La population guyanaise croît plus vite que le corps médical, dégradant l’accès aux soins


Déjà sous-dotée en professionnels de santé, au regard de sa population et de son étendue, la Guyane a subi une dégradation des conditions d’accès aux médecins généralistes entre 2015 et 2018. C’est ce que révèle un indicateur mis au point par le service statistique (Drees) du Ministère de la Santé. Au-delà de ces difficultés d’accès, en 2023, la proportion de professionnels de santé reste plus faible qu’aux Antilles et que dans l’hexagone.


En se basant sur la densité moyenne de médecin en France, la commune de Camopi, très isolée et étendue mais peuplée de plus de 1 800 habitants, devrait compter 6 médecins. Un seul est en poste à temps complet au centre de Santé, même si le centre hospitalier de Cayenne met désormais à disposition une équipe mobile selon les besoins. Cette situation reflète ce que vivent de nombreux habitants du département, marqué par un croissance démographique rapide et une dispersion de l’habitat qui rendent d’autant plus complexe le rattrapage du retard en matière d’accès aux soins.

En janvier 2023, la Guyane compte 717 médecins, selon la base de données de la Drees, soit 238 pour 100 000 habitants, contre 338 pour la France entière. Plus de la moitié de ces médecins exercent en hôpital public (52%, contre moins de 25% à l’échelle nationale). Les médecins libéraux, moins nombreux, ont aussi une moyenne d’âge un peu plus élevée (56 ans) qu’aux Antilles.

4 fois moins d’orthophonistes

L’accès aux dentistes est aussi problématique. Si les Antilles et la Réunion sont aussi bien dotées qu’en moyenne nationale, la Guyane en compte proportionnellement deux fois moins, avec seulement 88 professionnels inscrits. Le même constat peut être dressé pour les pharmaciens. Le nombre d’orthophonistes est minime : seulement 25 inscrits, soit 4 fois moins que dans l’hexagone (une dizaine de départements français se trouve dans une situation similaire). Seul le nombre de sages-femmes est surreprésenté en Guyane, comme dans les autres régions d’outre-mer, avec près 67 professionnelles pour 100 000 habitants (36 en France).

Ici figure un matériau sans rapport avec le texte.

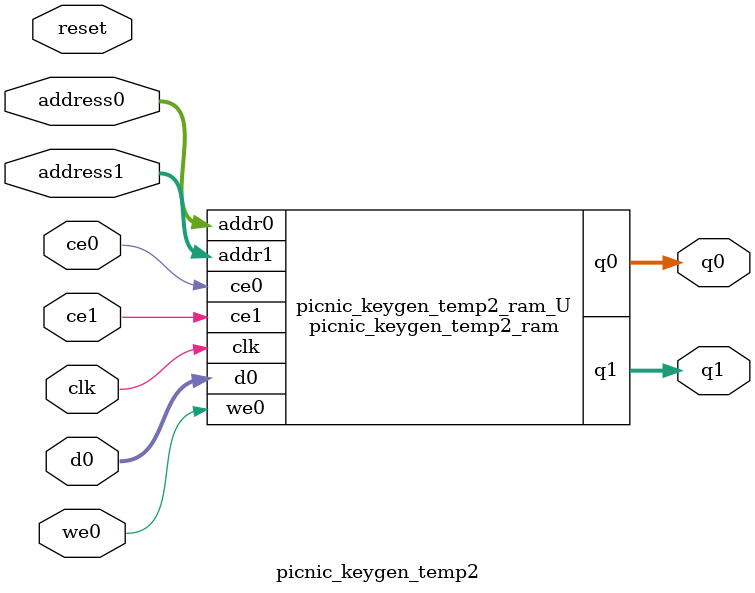
<source format=v>
`timescale 1 ns / 1 ps
module picnic_keygen_temp2_ram (addr0, ce0, d0, we0, q0, addr1, ce1, q1,  clk);

parameter DWIDTH = 32;
parameter AWIDTH = 3;
parameter MEM_SIZE = 8;

input[AWIDTH-1:0] addr0;
input ce0;
input[DWIDTH-1:0] d0;
input we0;
output reg[DWIDTH-1:0] q0;
input[AWIDTH-1:0] addr1;
input ce1;
output reg[DWIDTH-1:0] q1;
input clk;

(* ram_style = "distributed" *)reg [DWIDTH-1:0] ram[0:MEM_SIZE-1];




always @(posedge clk)  
begin 
    if (ce0) begin
        if (we0) 
            ram[addr0] <= d0; 
        q0 <= ram[addr0];
    end
end


always @(posedge clk)  
begin 
    if (ce1) begin
        q1 <= ram[addr1];
    end
end


endmodule

`timescale 1 ns / 1 ps
module picnic_keygen_temp2(
    reset,
    clk,
    address0,
    ce0,
    we0,
    d0,
    q0,
    address1,
    ce1,
    q1);

parameter DataWidth = 32'd32;
parameter AddressRange = 32'd8;
parameter AddressWidth = 32'd3;
input reset;
input clk;
input[AddressWidth - 1:0] address0;
input ce0;
input we0;
input[DataWidth - 1:0] d0;
output[DataWidth - 1:0] q0;
input[AddressWidth - 1:0] address1;
input ce1;
output[DataWidth - 1:0] q1;



picnic_keygen_temp2_ram picnic_keygen_temp2_ram_U(
    .clk( clk ),
    .addr0( address0 ),
    .ce0( ce0 ),
    .we0( we0 ),
    .d0( d0 ),
    .q0( q0 ),
    .addr1( address1 ),
    .ce1( ce1 ),
    .q1( q1 ));

endmodule


</source>
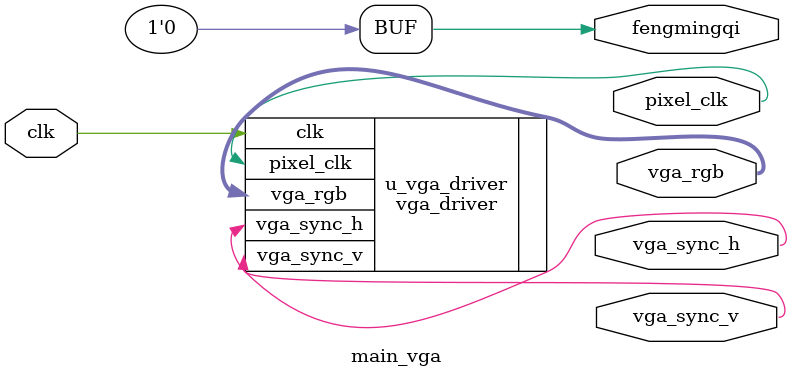
<source format=v>
module main_vga (
    input   wire        clk,        // system clock 50MHz
    output  wire        pixel_clk,  // pixel clock 25MHz
    
    output  wire        vga_sync_h, // vga horizontal sync signal        
    output  wire        vga_sync_v, // vga vertical sync signal
    
    output  wire [5:0]  vga_rgb,    // vga color data {2'd{red}, 2'd{green}, 2'd{blue}}

    output  reg         fengmingqi  // buzzer(beep) signal
);
    
    initial begin
        fengmingqi = 1'b0;  // turn off the buzzer(beep)
    end

    vga_driver u_vga_driver(
        .clk            (   clk           ),
        .pixel_clk      (   pixel_clk     ),

        .vga_sync_h     (   vga_sync_h    ),
        .vga_sync_v     (   vga_sync_v    ),

        .vga_rgb        (   vga_rgb       )   
    );

endmodule
</source>
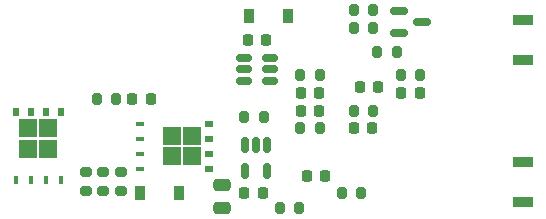
<source format=gtp>
%TF.GenerationSoftware,KiCad,Pcbnew,(6.0.5)*%
%TF.CreationDate,2022-09-08T00:21:15+12:00*%
%TF.ProjectId,OpenEFCS_electronics,4f70656e-4546-4435-935f-656c65637472,rev?*%
%TF.SameCoordinates,Original*%
%TF.FileFunction,Paste,Top*%
%TF.FilePolarity,Positive*%
%FSLAX46Y46*%
G04 Gerber Fmt 4.6, Leading zero omitted, Abs format (unit mm)*
G04 Created by KiCad (PCBNEW (6.0.5)) date 2022-09-08 00:21:15*
%MOMM*%
%LPD*%
G01*
G04 APERTURE LIST*
G04 Aperture macros list*
%AMRoundRect*
0 Rectangle with rounded corners*
0 $1 Rounding radius*
0 $2 $3 $4 $5 $6 $7 $8 $9 X,Y pos of 4 corners*
0 Add a 4 corners polygon primitive as box body*
4,1,4,$2,$3,$4,$5,$6,$7,$8,$9,$2,$3,0*
0 Add four circle primitives for the rounded corners*
1,1,$1+$1,$2,$3*
1,1,$1+$1,$4,$5*
1,1,$1+$1,$6,$7*
1,1,$1+$1,$8,$9*
0 Add four rect primitives between the rounded corners*
20,1,$1+$1,$2,$3,$4,$5,0*
20,1,$1+$1,$4,$5,$6,$7,0*
20,1,$1+$1,$6,$7,$8,$9,0*
20,1,$1+$1,$8,$9,$2,$3,0*%
G04 Aperture macros list end*
%ADD10RoundRect,0.200000X-0.200000X-0.275000X0.200000X-0.275000X0.200000X0.275000X-0.200000X0.275000X0*%
%ADD11RoundRect,0.150000X-0.512500X-0.150000X0.512500X-0.150000X0.512500X0.150000X-0.512500X0.150000X0*%
%ADD12RoundRect,0.225000X0.225000X0.250000X-0.225000X0.250000X-0.225000X-0.250000X0.225000X-0.250000X0*%
%ADD13RoundRect,0.225000X-0.225000X-0.250000X0.225000X-0.250000X0.225000X0.250000X-0.225000X0.250000X0*%
%ADD14R,1.700000X0.900000*%
%ADD15R,0.900000X1.200000*%
%ADD16RoundRect,0.200000X0.200000X0.275000X-0.200000X0.275000X-0.200000X-0.275000X0.200000X-0.275000X0*%
%ADD17R,1.500000X1.500000*%
%ADD18R,0.500000X0.750000*%
%ADD19R,0.400000X0.750000*%
%ADD20RoundRect,0.200000X-0.275000X0.200000X-0.275000X-0.200000X0.275000X-0.200000X0.275000X0.200000X0*%
%ADD21RoundRect,0.250000X-0.475000X0.250000X-0.475000X-0.250000X0.475000X-0.250000X0.475000X0.250000X0*%
%ADD22RoundRect,0.218750X0.218750X0.256250X-0.218750X0.256250X-0.218750X-0.256250X0.218750X-0.256250X0*%
%ADD23R,0.750000X0.500000*%
%ADD24R,0.750000X0.400000*%
%ADD25RoundRect,0.150000X-0.150000X0.512500X-0.150000X-0.512500X0.150000X-0.512500X0.150000X0.512500X0*%
%ADD26RoundRect,0.150000X-0.587500X-0.150000X0.587500X-0.150000X0.587500X0.150000X-0.587500X0.150000X0*%
G04 APERTURE END LIST*
D10*
%TO.C,R2*%
X171675000Y20000000D03*
X173325000Y20000000D03*
%TD*%
D11*
%TO.C,U3*%
X158362500Y21450000D03*
X158362500Y20500000D03*
X158362500Y19550000D03*
X160637500Y19550000D03*
X160637500Y20500000D03*
X160637500Y21450000D03*
%TD*%
D12*
%TO.C,C6*%
X159975000Y10000000D03*
X158425000Y10000000D03*
%TD*%
D13*
%TO.C,C8*%
X158725000Y23000000D03*
X160275000Y23000000D03*
%TD*%
D14*
%TO.C,SW1*%
X182000000Y12700000D03*
X182000000Y9300000D03*
%TD*%
D15*
%TO.C,D1*%
X158850000Y25000000D03*
X162150000Y25000000D03*
%TD*%
D14*
%TO.C,SW2*%
X182000000Y21300000D03*
X182000000Y24700000D03*
%TD*%
D16*
%TO.C,R20*%
X169325000Y17000000D03*
X167675000Y17000000D03*
%TD*%
D10*
%TO.C,R13*%
X163175000Y20000000D03*
X164825000Y20000000D03*
%TD*%
D13*
%TO.C,C1*%
X168225000Y19000000D03*
X169775000Y19000000D03*
%TD*%
D10*
%TO.C,R5*%
X158425000Y16500000D03*
X160075000Y16500000D03*
%TD*%
D12*
%TO.C,C12*%
X173275000Y18500000D03*
X171725000Y18500000D03*
%TD*%
D16*
%TO.C,R12*%
X169325000Y25500000D03*
X167675000Y25500000D03*
%TD*%
%TO.C,R10*%
X169325000Y24000000D03*
X167675000Y24000000D03*
%TD*%
D17*
%TO.C,Q3*%
X141850000Y15500000D03*
D18*
X141635000Y16905000D03*
D17*
X141850000Y13800000D03*
D18*
X139095000Y16905000D03*
D17*
X140150000Y13800000D03*
D18*
X142905000Y16905000D03*
D17*
X140150000Y15500000D03*
D18*
X140365000Y16905000D03*
D19*
X139095000Y11100000D03*
X140365000Y11100000D03*
X141635000Y11100000D03*
X142905000Y11100000D03*
%TD*%
D20*
%TO.C,R15*%
X145000000Y11825000D03*
X145000000Y10175000D03*
%TD*%
D21*
%TO.C,C15*%
X156500000Y10700000D03*
X156500000Y8800000D03*
%TD*%
D12*
%TO.C,C20*%
X169275000Y15500000D03*
X167725000Y15500000D03*
%TD*%
D10*
%TO.C,R11*%
X163175000Y15500000D03*
X164825000Y15500000D03*
%TD*%
%TO.C,R21*%
X166675000Y10000000D03*
X168325000Y10000000D03*
%TD*%
D22*
%TO.C,D2*%
X164787500Y17000000D03*
X163212500Y17000000D03*
%TD*%
D23*
%TO.C,Q2*%
X155405000Y13365000D03*
X155405000Y14635000D03*
X155405000Y15905000D03*
D17*
X154000000Y13150000D03*
X152300000Y13150000D03*
D23*
X155405000Y12095000D03*
D17*
X154000000Y14850000D03*
X152300000Y14850000D03*
D24*
X149600000Y15905000D03*
X149600000Y14635000D03*
X149600000Y13365000D03*
X149600000Y12095000D03*
%TD*%
D12*
%TO.C,C19*%
X165275000Y11500000D03*
X163725000Y11500000D03*
%TD*%
D20*
%TO.C,R18*%
X148000000Y11825000D03*
X148000000Y10175000D03*
%TD*%
D16*
%TO.C,R1*%
X163075000Y8750000D03*
X161425000Y8750000D03*
%TD*%
%TO.C,R8*%
X171325000Y22000000D03*
X169675000Y22000000D03*
%TD*%
D25*
%TO.C,U2*%
X160350000Y14137500D03*
X159400000Y14137500D03*
X158450000Y14137500D03*
X158450000Y11862500D03*
X160350000Y11862500D03*
%TD*%
D15*
%TO.C,D5*%
X149600000Y10000000D03*
X152900000Y10000000D03*
%TD*%
D26*
%TO.C,Q1*%
X171562500Y25450000D03*
X171562500Y23550000D03*
X173437500Y24500000D03*
%TD*%
D22*
%TO.C,D4*%
X150537500Y18000000D03*
X148962500Y18000000D03*
%TD*%
%TO.C,D3*%
X164787500Y18500000D03*
X163212500Y18500000D03*
%TD*%
D20*
%TO.C,R14*%
X146500000Y11825000D03*
X146500000Y10175000D03*
%TD*%
D10*
%TO.C,R16*%
X145925000Y18000000D03*
X147575000Y18000000D03*
%TD*%
M02*

</source>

Le nombre de lits d’hospitalisation est inférieur de 15% aux taux constatés dans l’hexagone. Fin 2018, on comptait 260 lits pour 100 000 habitants (médecine, chirurgie, obstétrique, odontologie). Au regard de la population, il y a aussi trois fois moins de places d’accueil pour adultes handicapés, en foyers ou en ESAT. Selon une étude médicale réalisée en 2016 en Guyane, le territoire compterait 3 000 enfants atteints de troubles du spectre autistique, avec une faible proportion réellement identifiée et des capacités largement insuffisantes en IME ou pour l’aménagement de scolarisation.

Des problèmes de santé plus fréquents

Ces retards sont d’autant plus préoccupants que l’état de santé de la population est globalement moins bon que dans les départements de l’hexagone. Selon l’Enquête Santé 2019, 68% des personnes interrogées se déclarent en “bon” ou “très bon” état de santé, soit presque autant que dans l’hexagone (71%), et plus qu’aux Antilles (moins de 60%). En Guyane, cette étude s’est limitée aux communes accessibles par la route, laissant donc de côté celles où l’accès aux soins est le plus limité. Ce qui représente tout de même 10 communes et près de 31 000 personnes en 2020 (11% de la population guyanaise). 

Sur le littoral, on relève tout de même un état de santé moins bon qu’ailleurs en France, avec des difficultés motrices plus fréquentes (10%, 4% dans l’hexagone), des difficultés sévères de vue (8%, contre 2% dans l’hexagone) et une prévalence plus élevée de symptômes dépressifs en Guyane (22 %) relativement au reste de la France (10 %).